I bitterly slumped out of the bathroom, saw LM by the bed, and said to her, “this is bullsh*t!” I could see her stifle her laughter and try not to smile. “Yes, it is” she said. I was thankful for that moment and her reaction. Knowing she found my statement humorous somehow helped me see that everything was alright. That this experience was normal. That I was still myself.

She checked me and I was pretty much ready to go. No drugs for me. Which, while I was terrified of pushing a baby out unmedicated, was ok with me. I didn’t actually want the drugs, I just wanted everyone to know that it hurt and I was scared. LM started speaking about pressure: “you’re going to feel a lot of pressure and it’s intense and a bit scary but it’s ok.” A bit scary? No. Terrifying. My sacrum was breaking. No really. I think my bones may have broken. This moment, to me, was the worst. I couldn’t understand the pain and it took a while to figure out how to work with it. Once I figured out pushing as hard as I could made the pain in my sacrum disappear all I wanted to do was push. I pushed and pushed and pushed until I didn’t think it would be possible for anyone, ever, anywhere to push more, then I pushed again. I wanted this to be done. I wanted to meet my girl. To see her face and smell her skin and kiss her fuzzy head. I knew the only way this would happen was if I pushed with all I had.

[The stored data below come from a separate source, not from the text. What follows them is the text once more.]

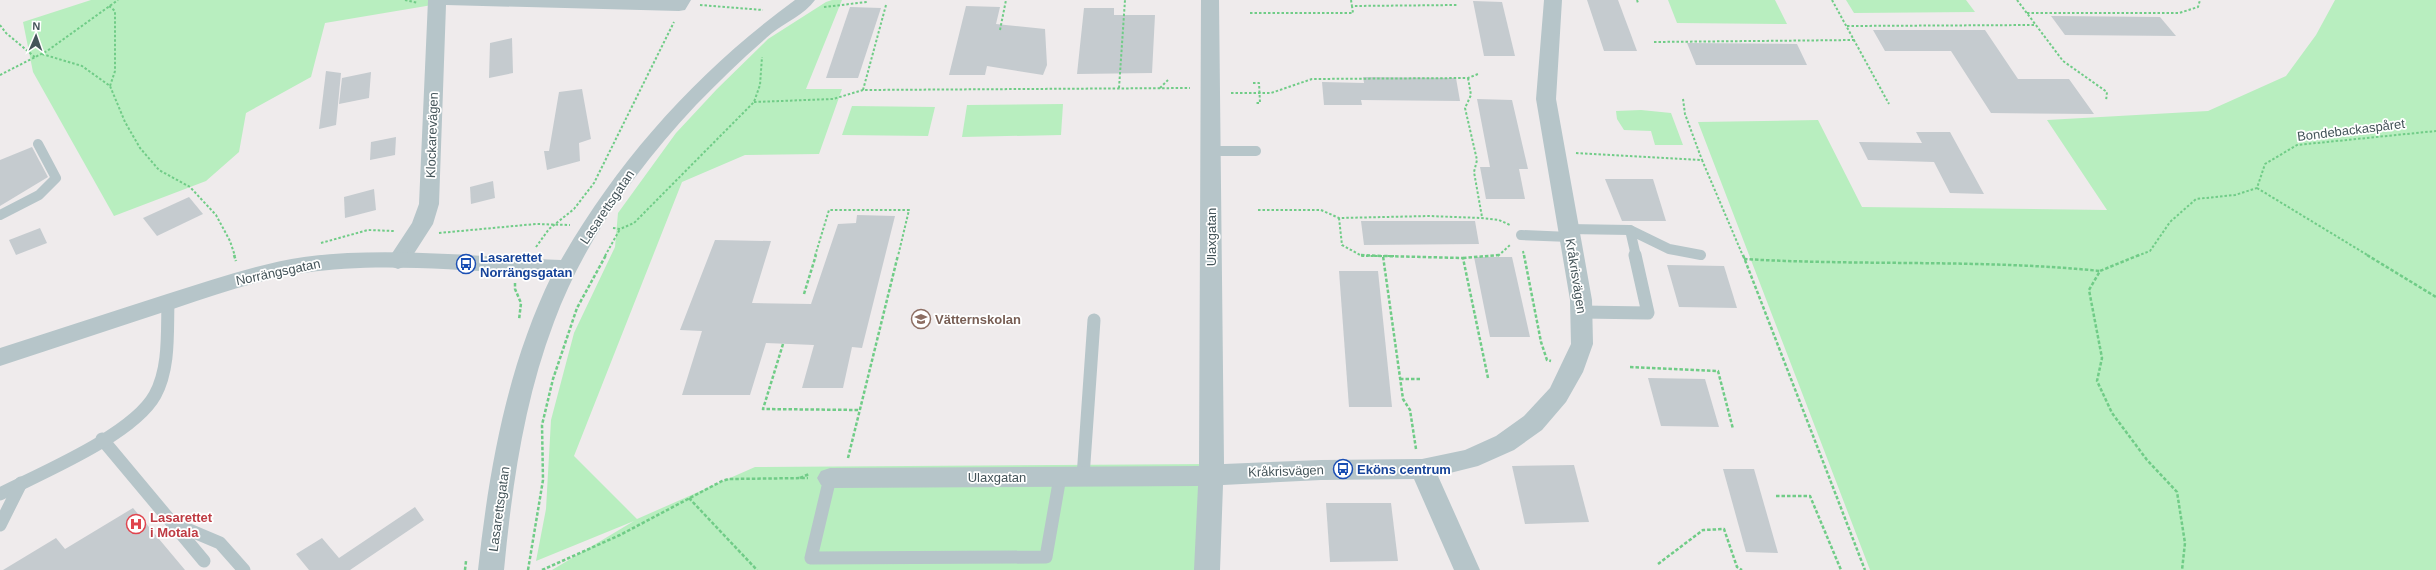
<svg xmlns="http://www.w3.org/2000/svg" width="2436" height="570" font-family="Arial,sans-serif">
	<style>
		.green { fill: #b8eebf }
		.building { fill: #c5cbcf }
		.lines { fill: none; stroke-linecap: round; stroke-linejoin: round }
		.path-far1 { stroke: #70cc87; stroke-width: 2; stroke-dasharray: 2.5 2; stroke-linecap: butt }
		.path { stroke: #70cc87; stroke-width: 2.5; stroke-dasharray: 3.5 2; stroke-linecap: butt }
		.service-far1 { stroke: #b6c5c9; stroke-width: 10 }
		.service { stroke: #b6c5c9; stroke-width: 13 }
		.minor { fill: #b6c5c9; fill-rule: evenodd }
		.tertiary { fill: #b6c5c9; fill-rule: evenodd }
		.labels { text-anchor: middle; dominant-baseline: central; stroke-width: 3.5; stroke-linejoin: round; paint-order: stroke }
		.street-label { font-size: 13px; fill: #445459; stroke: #fff }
		.transit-label { font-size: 13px; font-weight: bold; fill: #164399; stroke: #fff; text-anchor: start }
		.education-label { font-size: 13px; font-weight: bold; fill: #785e54; stroke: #fff; text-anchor: start }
		.health-label { font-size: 13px; font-weight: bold; fill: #be3a42; stroke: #fff; text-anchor: start }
	</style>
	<rect width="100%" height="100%" fill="#efebec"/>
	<g class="green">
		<path d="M91 0H444V3L325 23 311 77 246 113 239 152 206 181 114 216 33 72 23 22Z"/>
		<path d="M832 0H842L806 89H842L819 154 745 155 682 182 574 456 637 519 755 467 1214 464 1216 570H552L634 521 536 561 546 509 551 420 574 333 615 247 618 213 676 133 717 89 768 39 826 2Z"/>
		<path d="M1668 0H1775L1787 24 1677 23Z"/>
		<path d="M1846 0H1966L1975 12 1854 13Z"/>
		<path d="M2335 0H2436V570H1870L1698 122 1818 120 1862 207 2107 210 2047 120 2208 111 2286 76 2316 35Z"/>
		<path d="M1063 104 1061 135 962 137 967 105Z"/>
		<path d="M852 106 935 107 928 136 842 135Z"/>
		<path d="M1641 110 1671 113 1683 145H1655L1651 131 1624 130 1617 119 1616 111Z"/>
	</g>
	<g class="building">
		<path d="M1587 0H1618L1637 51H1604Z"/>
		<path d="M1473 1 1502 2 1515 56H1484Z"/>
		<path d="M966 6 1000 7 996 24 1045 29 1047 65 1043 75 987 66 985 75H949Z"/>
		<path d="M850 7 881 8 858 78H826Z"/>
		<path d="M1084 8H1114V15H1155L1152 73 1077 74Z"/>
		<path d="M2051 16 2160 17 2176 36 2065 35Z"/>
		<path d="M1873 30H1985L2018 79H2069L2094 114 1991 113 1951 51H1885Z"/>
		<path d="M512 38 513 73 489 78 490 43Z"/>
		<path d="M1687 43 1797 44 1807 65H1696Z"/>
		<path d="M326 71 341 73 336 125 319 129Z"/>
		<path d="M371 72 369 98 339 104 342 78Z"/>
		<path d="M1363 77 1456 78 1460 101 1361 100 1362 105H1324L1322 82 1364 83Z"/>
		<path d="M582 89 591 139 579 143 580 161 547 170 544 151H549L559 92Z"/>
		<path d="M1477 99 1512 100 1528 169H1519L1525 199H1486L1480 167H1490Z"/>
		<path d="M1916 132H1950L1984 194 1950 193 1934 162 1868 160 1859 142 1922 143Z"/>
		<path d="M396 137 395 155 370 160 371 142Z"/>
		<path d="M32 147 48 177 0 206V160Z"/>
		<path d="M1605 179H1653L1666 221H1622Z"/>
		<path d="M493 181 495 198 471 204 470 187Z"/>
		<path d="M374 189 376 210 345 218 344 197Z"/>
		<path d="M189 197 203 214 157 236 143 218Z"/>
		<path d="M857 215 895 216 862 348 852 347 843 388H802L814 345 766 343 750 395H682L702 331 680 330 715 240 771 241 752 303 811 304 838 224 856 223Z"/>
		<path d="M1361 221H1475L1479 244 1364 245Z"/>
		<path d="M40 228 47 243 16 255 9 240Z"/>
		<path d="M1474 257H1512L1530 337H1490Z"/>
		<path d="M1667 265 1724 266 1737 308 1679 307Z"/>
		<path d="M1339 271H1378L1392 407H1349Z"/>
		<path d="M1648 378 1705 379 1719 427 1661 426Z"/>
		<path d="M1574 465 1589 522 1525 524 1512 466Z"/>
		<path d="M1723 469H1754L1778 553 1746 552Z"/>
		<path d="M1326 503H1391L1398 561 1330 562Z"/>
		<path d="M415 507 424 520 350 570H309L296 554 322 538 339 558Z"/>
		<path d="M133 508 185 570H3L56 538 65 549Z"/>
	</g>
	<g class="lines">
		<g class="path-far1">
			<path d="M405 0 418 3"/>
			<path d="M1351 0 1352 6 1458 5"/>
			<path d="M1637 0 1638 3"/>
			<path d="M1832 0 1889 104"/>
			<path d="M2017 0 2063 61 2107 92 2106 101"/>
			<path d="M700 5 763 10"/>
			<path d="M109 6 115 11V71L110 86"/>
			<path d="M824 7 867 2"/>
			<path d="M1250 13H1353L1352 6"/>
			<path d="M2027 13H2179L2198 7 2200 0"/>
			<path d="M0 25 6 33 36 58"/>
			<path d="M1847 26 2035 25"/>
			<path d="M1000 30 1006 0"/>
			<path d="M1654 42 1855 40"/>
			<path d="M42 54 82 66 110 86 125 122 140 148 159 170 190 187 216 215 230 241 235 256"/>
			<path d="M0 75 47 51 118 0"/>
			<path d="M1468 78 1471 95 1465 108 1477 160 1474 172 1482 217"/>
			<path d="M1253 83H1259L1260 103H1255"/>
			<path d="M1119 88 1125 0"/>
			<path d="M1160 88 1168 80"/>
			<path d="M863 90 886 5"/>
			<path d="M1231 93H1271L1312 79 1468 78 1478 74"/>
			<path d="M1683 99 1685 114 1702 160"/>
			<path d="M754 102 833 99 863 90 1190 88"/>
			<path d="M1576 153 1702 160 1743 256"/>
			<path d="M2257 188 2369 256"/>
			<path d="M1258 210H1321L1339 218 1429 216 1481 218 1499 220 1510 225"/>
			<path d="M1339 218 1342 245 1362 256H1383"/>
			<path d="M613 228 620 229 634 223 754 102 760 85 762 57"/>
			<path d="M439 233 536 224 570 225"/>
			<path d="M321 243 368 230 394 231"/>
			<path d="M536 247 549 229 574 209 594 183 674 22"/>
			<path d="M1523 251 1524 256"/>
			<path d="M605 256 620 229"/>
			<path d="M815 256 829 210H909L898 256"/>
			<path d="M1383 256H1394"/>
			<path d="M1498 256 1510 245"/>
			<path d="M2137 256 2150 251 2170 222 2196 199 2235 195 2257 188 2265 164 2297 145 2436 131"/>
		</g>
		<g class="path">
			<path d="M234 255 236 261"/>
			<path d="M1361 255 1383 256"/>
			<path d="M1524 255 1541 342 1547 360 1551 361"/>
			<path d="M1743 255 1865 570"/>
			<path d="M2139 255 2100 271 2089 290 2102 358 2097 381 2112 413 2147 460 2177 492 2185 543 2182 570"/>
			<path d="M2367 255 2436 297"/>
			<path d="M1463 258 1499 255"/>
			<path d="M1744 259C1863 266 1982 259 2100 271"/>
			<path d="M515 283V289L521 303 519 320"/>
			<path d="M804 294 816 255"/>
			<path d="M783 344 763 409 859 410"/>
			<path d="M1630 367 1718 371 1733 429"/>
			<path d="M1400 379H1420"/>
			<path d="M1416 449 1410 410 1403 399 1383 256 1463 258 1488 378"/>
			<path d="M848 458 898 255"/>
			<path d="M800 478 809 474"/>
			<path d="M1776 496H1810L1841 570"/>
			<path d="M689 498 757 570"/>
			<path d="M1658 564 1703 530 1724 529 1737 567 1742 570"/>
			<path d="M465 570 466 561"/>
			<path d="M528 570 543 480 542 425 553 379 577 308 606 255"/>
			<path d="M542 570 620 535 722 481 729 479 808 478"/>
		</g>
		<g class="service-far1">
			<path d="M1211 151H1256"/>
			<path d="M0 215 39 195 56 178 38 144"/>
			<path d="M1568 229 1630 230 1669 249 1701 255"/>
			<path d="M1630 230 1636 256"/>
			<path d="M1521 235 1570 237"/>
		</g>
		<g class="service">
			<path d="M1582 312 1648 313 1635 255"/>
			<path d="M102 439 204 561"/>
			<path d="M1083 477 1094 320"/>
			<path d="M830 478 811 558 1046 557 1060 477"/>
			<path d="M0 494C41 473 133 435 155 395 170 368 167 331 168 302"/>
			<path d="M175 524 220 543 244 570"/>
			<path d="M0 525 21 483"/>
		</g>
		<g class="minor">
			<path d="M428 0H691L685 10 679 11 446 5 439 204 433 224 406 266 398 269 390 266 387 261 412 223 419 204Z"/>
			<path d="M1201 0H1219L1224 464 1321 460 1422 459 1465 450 1496 436 1524 416 1550 388 1571 344 1570 300 1536 99 1544 0H1562L1556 99 1592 300 1593 344 1583 372 1566 402 1542 430 1514 450 1478 466 1438 476 1480 570H1454L1414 479 1321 480 1223 485 1220 570H1194L1198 486 830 488 821 485 817 478 821 471 830 468 1199 466Z"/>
		</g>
		<path class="tertiary" d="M795 0H815C805 14 785 23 772 33 745 56 720 80 696 105 637 168 584 241 554 322 524 401 512 486 504 570H478C489 469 507 367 552 275 473 272 382 261 304 273 260 279 218 294 176 308 117 327 59 347 0 366V348C56 330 111 312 167 294 212 280 257 264 304 257 384 246 480 257 561 260 620 157 699 70 795 0Z"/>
	</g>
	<defs>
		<g id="bus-ring" transform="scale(1)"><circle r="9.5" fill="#fff" stroke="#1a4fb4" stroke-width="1.5"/><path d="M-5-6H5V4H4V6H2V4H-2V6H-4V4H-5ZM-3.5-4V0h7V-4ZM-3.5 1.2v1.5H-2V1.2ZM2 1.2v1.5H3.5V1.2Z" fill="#1a4fb4"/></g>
		<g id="school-ring" transform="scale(1)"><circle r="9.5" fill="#fff" stroke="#8d6e63" stroke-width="1.5"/><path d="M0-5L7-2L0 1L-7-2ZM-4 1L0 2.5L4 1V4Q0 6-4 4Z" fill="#8d6e63"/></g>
		<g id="hospital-ring" transform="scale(1)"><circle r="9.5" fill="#fff" stroke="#e0444e" stroke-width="1.5"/><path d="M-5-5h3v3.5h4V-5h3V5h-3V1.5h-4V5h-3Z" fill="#e0444e"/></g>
	</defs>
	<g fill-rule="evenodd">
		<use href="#bus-ring" x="466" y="264"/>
		<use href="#school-ring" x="921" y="319"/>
		<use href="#bus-ring" x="1343" y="469"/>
		<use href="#hospital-ring" x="136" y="524"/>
	</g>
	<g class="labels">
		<g class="street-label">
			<text transform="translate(2351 130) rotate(-7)">Bondebackaspåret</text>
			<text transform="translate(432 135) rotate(-88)">Klockarevägen</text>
			<text transform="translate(607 207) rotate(-56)">Lasarettsgatan</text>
			<text transform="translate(1211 237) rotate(-90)">Ulaxgatan</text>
			<text transform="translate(278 272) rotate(-12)">Norrängsgatan</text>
			<text transform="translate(1576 276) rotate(81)">Kråkrisvägen</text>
			<text transform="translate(1286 471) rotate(-2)">Kråkrisvägen</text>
			<text x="997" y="477">Ulaxgatan</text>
			<text transform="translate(499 509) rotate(-82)">Lasarettsgatan</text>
		</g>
		<g class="transit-label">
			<text x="480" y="257">Lasarettet<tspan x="480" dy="15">Norrängsgatan</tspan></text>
			<text x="1357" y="469">Eköns centrum</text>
		</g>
		<g class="education-label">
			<text x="935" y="319">Vätternskolan</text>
		</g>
		<g class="health-label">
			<text x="150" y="517">Lasarettet<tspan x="150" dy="15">i Motala</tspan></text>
		</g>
	</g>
	<g transform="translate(36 36) rotate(2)" stroke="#ffffff" stroke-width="3" paint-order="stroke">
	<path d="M0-3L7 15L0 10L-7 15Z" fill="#445459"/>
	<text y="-6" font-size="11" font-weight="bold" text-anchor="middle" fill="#445459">N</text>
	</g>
</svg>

I heard LM tell the nurse to page peds. I heard her say to me, “if your baby doesn’t cry right away I am going to hand her to the pediatricians”. I could feel my intellect want to call out, “what’s wrong?”. Instead I chose to trust the roomful of people and focus on birthing my baby. I needed to get her out, not panic and lose my focus.

A nurse leaned down and quietly said into my ear, “you are going to birth this baby vaginally, you are not having a c-section today.” I cannot even begin to explain what hearing this did to me. What remembering this does to me still. As she was crowning, the same nurse asked me if I wanted a mirror to watch my baby being born. Since there was no way I needed to have a visual to put with what I was feeling, I declined. “Do you want to reach down and touch your baby?” she asked, to which I replied, “not right now”. As if I was saying, “normally I would, but not at this moment, perhaps in a little while.” This still strikes me as funny. Somehow I thought I’ll do it later, this seems to be taking forever, so clearly I have time to reach down when I feel up to it.

I caught a glimpse of Trevor’s face.  I knew I was doing it just by the look on his face. I could read exactly what was happening by seeing his face. His expression of awe mixed with joy and pure amazement is one I will never forget. I would consider birthing another child just to see that face again.

Suddenly, there was another tiny being in the room. I saw her being handed over to the peds team, her cries filled the room just as they took her to do their assessment. She was fine. She was perfect.

Trevor did skin to skin with our Sweet Girl while I worked on birthing a very stubborn placenta and got a few stitches for some minor skin tears. This all seemed like an annoyance when all I wanted was to be done with this whole pregnancy and birth thing so I could meet my girl.

Finally, Trevor handed her to me all naked and pink and perfect. I got to see her little face, inhale her sweet scent and kiss her fuzzy head. She nuzzled into me. And I loved her as though I had known her all my life.